Dialectical behavior therapy, or DBT, is a form of cognitive behavior therapy (CBT) that was originally developed to help the most severely mentally ill and depressed patients accept therapy. It relies on the same concept in CBT that examines the relationship between our thoughts, feelings, and actions, but in DBT the emphasis is first on acceptance rather than change. There is also an emphasis on mindfulness, ‘being in the moment,’ and relaxation techniques such as yoga. These are combined with a great deal of validation and encouragement from the therapist.

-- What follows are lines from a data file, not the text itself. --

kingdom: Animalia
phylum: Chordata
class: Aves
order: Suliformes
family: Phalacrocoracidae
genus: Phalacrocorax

The word ‘dialectical’ means acting through opposing forces, and this word refers to a few different opposing concepts in DBT:
  • The therapy combines traditional Western psychotherapy techniques with Eastern religious philosophy.
  • Patients must learn that life, thoughts, and feelings are not all black and white -- there are many shades of grey.
  • The therapy works on accepting and validating the patient for being where they are at the moment while also encouraging them to change for the better.

Dialectical behavior therapy was developed when therapists attempting to use CBT techniques on the most seriously ill patients ran into a problem. When they suggested that a patient change their thoughts, these very vulnerable patients would become overwhelmed and turn aggressive or suicidal. DBT was developed to support these patients with acceptance and validation while still guiding them towards changing problematic thoughts. Although also used for suicidal and self-harming patients today, these days, DBT is mainly used to treat borderline personality disorder. It is one of the few effective interventions for this serious illness.

DBT has been shown to be very effective at reducing self-destructive behavior. It can also be used to teach new coping skills and increase a patient’s self-esteem and motivation to become healthier.